Kim Anderson, a Métis scholar, talked about how her indigenous feminist practice gradually grew.

“The first thing about indigenous feminist is resisting the “f” word,” noted Anderson, observing that feminism is often hard for people to accept. “It’s hard to accept a wide-spread oppression . . . it’s been given a really bad rap in the media and popular discourse.”

Part of the added resistance in indigenous ideology is that it was often traditionally a strong matriarchal society; and it’s argued that sovereignty would solve problems around gender discrimination, or that it’s more of a white woman’s issue, or that it attacks traditional roles around mothering or motherhood, or that it’s about rights versus responsibilities.

Motherhood was what brought her to first considering women and women’s issues and women’s bodies, as she experienced her first pregnancy. She went on to consider how nationalist movements are built with male dominance, and oppress women through patriarchal governance. Traditionally, indigenous societies were feminist societies with equality of the sexes. Women’s abilities and governance were recognized, and they had political authority.

“We were feminist societies. We had political, economic and social equality among the sexes,” Anderson said. “We had places for women to have governance: hereditary women chiefs, advisories, women’s councils. Socially it doesn’t get much more powerful than grandmother: we were a kin-based society and women managed the kin networks.”

This authority, in balance with the men, meant women were in charge of resources, both in disbursing and storage, which was equivalent with economic authority. Spiritually they were leaders, until they were “de-feminized” by the colonial system with an extended campaign to break down families and to impose male dominance at the most basic level.

“What happened to the men in terms of being stripped down in their authorities, the sacredness of them, their roles and responsibilities . . . . and handed this dominance and authority which was all they were given by settler society,” said Anderson, noting that she has explored this issue through her latest collection, indigenous men and masculinities.

Audra Simpson observed that “decolonization” is not a part of her daily thought process.

“It is a space of aspiration, perhaps . . . but it involves a return of the land, and I don’t think that’s going to happen anytime soon,” Simpson observed. “It is the complete recalibration of the way we think, about ourselves, and about others, and it is about the re-instantiation of our governance systems.” She added that like, decolonization, feminism is not a part of her daily thought process either, but she is optimistic that feminist practice is starting to move things: not just white feminism, but indigenous feminism which recognizes the land, water, and familial authority of women.

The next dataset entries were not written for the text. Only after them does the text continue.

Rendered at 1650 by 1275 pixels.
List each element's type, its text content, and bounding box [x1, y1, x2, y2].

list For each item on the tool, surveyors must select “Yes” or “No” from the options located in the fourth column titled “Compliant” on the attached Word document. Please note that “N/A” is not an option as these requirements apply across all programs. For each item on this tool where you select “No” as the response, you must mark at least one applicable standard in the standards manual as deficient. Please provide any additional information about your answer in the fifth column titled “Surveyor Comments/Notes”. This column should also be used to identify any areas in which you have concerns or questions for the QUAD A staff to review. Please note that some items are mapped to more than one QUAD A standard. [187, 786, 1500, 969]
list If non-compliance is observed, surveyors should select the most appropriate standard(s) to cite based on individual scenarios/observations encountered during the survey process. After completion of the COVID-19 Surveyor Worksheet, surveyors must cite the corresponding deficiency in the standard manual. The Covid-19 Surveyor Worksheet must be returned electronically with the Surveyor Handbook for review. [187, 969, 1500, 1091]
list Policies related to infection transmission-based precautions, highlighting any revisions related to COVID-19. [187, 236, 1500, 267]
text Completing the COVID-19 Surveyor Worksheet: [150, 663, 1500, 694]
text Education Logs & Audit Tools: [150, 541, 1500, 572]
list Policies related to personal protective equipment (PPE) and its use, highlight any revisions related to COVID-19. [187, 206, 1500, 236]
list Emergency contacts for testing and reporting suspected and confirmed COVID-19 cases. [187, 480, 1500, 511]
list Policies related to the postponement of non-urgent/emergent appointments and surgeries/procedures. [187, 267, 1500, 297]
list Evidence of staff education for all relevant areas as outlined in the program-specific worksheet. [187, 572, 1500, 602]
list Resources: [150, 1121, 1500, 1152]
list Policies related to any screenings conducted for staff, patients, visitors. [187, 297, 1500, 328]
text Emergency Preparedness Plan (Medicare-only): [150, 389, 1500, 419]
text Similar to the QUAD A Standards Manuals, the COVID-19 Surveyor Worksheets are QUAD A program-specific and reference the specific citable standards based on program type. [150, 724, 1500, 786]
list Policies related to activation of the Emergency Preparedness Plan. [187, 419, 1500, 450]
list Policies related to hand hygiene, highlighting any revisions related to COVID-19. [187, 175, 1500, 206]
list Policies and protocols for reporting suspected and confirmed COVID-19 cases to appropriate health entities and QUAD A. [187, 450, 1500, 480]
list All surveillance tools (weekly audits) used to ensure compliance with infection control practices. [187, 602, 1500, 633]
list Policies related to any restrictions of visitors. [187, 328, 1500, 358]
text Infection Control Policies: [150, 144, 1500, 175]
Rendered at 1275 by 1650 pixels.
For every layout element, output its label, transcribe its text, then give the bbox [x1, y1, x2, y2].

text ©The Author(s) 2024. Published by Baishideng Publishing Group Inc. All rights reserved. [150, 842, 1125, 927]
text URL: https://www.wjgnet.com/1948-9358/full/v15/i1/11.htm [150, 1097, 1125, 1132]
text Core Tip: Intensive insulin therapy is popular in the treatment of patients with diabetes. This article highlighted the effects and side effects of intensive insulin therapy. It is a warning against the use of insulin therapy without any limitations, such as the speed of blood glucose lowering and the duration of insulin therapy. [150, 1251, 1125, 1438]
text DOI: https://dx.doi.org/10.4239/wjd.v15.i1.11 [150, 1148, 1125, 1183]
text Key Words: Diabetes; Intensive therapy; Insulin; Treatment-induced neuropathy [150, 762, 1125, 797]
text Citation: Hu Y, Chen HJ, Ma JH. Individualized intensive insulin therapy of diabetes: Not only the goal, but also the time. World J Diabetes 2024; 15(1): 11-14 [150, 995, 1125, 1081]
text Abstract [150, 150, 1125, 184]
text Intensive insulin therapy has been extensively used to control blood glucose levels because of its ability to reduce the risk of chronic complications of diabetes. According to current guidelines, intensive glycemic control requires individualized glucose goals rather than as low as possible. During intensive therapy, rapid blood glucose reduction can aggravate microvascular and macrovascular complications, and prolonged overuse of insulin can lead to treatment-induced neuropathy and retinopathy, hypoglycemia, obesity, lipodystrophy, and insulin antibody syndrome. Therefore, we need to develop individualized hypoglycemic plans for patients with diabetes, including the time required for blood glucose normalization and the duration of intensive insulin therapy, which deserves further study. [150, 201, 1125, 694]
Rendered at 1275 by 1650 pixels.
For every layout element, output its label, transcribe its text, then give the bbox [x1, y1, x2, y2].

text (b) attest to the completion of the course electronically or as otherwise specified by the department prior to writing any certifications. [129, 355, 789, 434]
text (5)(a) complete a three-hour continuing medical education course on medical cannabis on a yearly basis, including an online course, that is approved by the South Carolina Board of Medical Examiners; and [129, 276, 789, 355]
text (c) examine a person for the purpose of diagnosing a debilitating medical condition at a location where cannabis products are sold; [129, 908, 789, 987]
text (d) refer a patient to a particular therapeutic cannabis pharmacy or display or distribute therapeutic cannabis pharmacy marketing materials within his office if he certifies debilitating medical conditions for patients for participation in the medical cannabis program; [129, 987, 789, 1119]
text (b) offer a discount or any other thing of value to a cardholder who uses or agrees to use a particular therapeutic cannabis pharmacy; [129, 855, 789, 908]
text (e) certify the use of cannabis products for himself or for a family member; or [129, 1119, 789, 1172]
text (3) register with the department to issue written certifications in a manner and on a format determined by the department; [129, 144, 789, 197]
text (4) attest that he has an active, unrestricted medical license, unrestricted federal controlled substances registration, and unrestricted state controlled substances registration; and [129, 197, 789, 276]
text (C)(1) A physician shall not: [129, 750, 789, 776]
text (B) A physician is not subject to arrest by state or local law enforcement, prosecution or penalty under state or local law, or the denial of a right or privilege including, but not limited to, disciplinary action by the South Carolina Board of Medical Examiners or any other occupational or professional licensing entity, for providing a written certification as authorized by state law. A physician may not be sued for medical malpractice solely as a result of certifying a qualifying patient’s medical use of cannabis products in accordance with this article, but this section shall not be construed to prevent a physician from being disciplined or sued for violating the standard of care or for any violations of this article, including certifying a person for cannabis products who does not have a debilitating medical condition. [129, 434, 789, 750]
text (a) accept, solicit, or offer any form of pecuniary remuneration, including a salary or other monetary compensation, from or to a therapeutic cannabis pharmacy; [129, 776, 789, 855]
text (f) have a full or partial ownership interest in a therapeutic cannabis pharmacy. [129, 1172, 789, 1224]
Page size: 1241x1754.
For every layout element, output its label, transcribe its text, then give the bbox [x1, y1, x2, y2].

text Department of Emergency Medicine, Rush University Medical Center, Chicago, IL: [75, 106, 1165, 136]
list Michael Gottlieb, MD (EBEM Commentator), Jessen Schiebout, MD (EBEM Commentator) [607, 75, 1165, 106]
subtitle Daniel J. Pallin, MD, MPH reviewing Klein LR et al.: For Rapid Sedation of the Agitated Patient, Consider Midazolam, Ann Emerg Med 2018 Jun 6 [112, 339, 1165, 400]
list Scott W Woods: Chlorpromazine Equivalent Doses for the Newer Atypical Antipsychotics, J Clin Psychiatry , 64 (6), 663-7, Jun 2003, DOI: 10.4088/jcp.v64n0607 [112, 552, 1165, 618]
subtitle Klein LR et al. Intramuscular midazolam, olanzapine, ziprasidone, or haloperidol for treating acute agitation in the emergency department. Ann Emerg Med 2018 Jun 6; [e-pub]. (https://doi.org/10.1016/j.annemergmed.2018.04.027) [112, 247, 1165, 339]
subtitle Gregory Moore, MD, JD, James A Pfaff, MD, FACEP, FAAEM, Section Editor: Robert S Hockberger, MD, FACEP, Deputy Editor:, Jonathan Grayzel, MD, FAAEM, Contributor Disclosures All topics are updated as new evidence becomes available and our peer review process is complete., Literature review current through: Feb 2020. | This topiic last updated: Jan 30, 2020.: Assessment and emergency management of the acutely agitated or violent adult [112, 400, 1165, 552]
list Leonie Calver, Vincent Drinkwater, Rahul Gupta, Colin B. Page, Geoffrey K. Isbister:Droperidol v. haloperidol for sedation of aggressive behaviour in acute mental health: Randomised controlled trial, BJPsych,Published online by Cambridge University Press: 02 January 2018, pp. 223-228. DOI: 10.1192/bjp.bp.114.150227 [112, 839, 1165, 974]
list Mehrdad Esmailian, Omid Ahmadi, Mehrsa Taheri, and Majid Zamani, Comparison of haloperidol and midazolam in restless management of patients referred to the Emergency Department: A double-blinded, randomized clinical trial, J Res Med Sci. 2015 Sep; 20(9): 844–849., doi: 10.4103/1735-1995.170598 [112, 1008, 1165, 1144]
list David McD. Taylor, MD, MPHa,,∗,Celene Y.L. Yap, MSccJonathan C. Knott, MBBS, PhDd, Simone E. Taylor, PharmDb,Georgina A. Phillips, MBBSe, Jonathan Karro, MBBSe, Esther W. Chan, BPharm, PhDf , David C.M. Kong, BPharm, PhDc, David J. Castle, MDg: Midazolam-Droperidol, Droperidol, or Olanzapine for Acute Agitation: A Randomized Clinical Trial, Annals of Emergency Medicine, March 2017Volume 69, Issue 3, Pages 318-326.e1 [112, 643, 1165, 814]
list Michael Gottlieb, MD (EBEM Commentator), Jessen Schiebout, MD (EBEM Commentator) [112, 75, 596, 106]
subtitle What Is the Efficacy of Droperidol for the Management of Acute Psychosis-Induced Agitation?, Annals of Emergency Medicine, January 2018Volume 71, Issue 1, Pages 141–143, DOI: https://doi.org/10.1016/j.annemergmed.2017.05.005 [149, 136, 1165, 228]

“I see us defending our land. I see us pointing at our land and saying, ‘that’s ours.’ And I see the people doing that defending as being women. That does not surprise me one bit; that is consistent with where we come from, our philosophical standpoints, our creation stories,” said Simpson, who notes that she grew up as a Mohawk who saw her female relatives standing up in her community, and went from white feminist friends in New York back to her reserve issues of Bill C-31, settler encroachment on land, and other critical problems. “Land is central, and the disempowerment of our women.”

“I stopped being the other kind of feminist, and started being a responsible Mohawk,” said Simpson, noting that she then got lured into indigenous feminism by persuasive arguments. “What then got me was, I liked the focus on indigenous women as a centre of analysis.”

She then identified gender dispossession with land dispossession, and began to embrace more mainstream feminism. There is still some residue, but overall she feels she can ask deeper questions about privilege of place, doing something that hasn’t been done before, and that in itself “is a restoration of power which has been taken from us, along with land, along with energy.”

Some 200 people attended the talk, which will be uploaded on YouTube.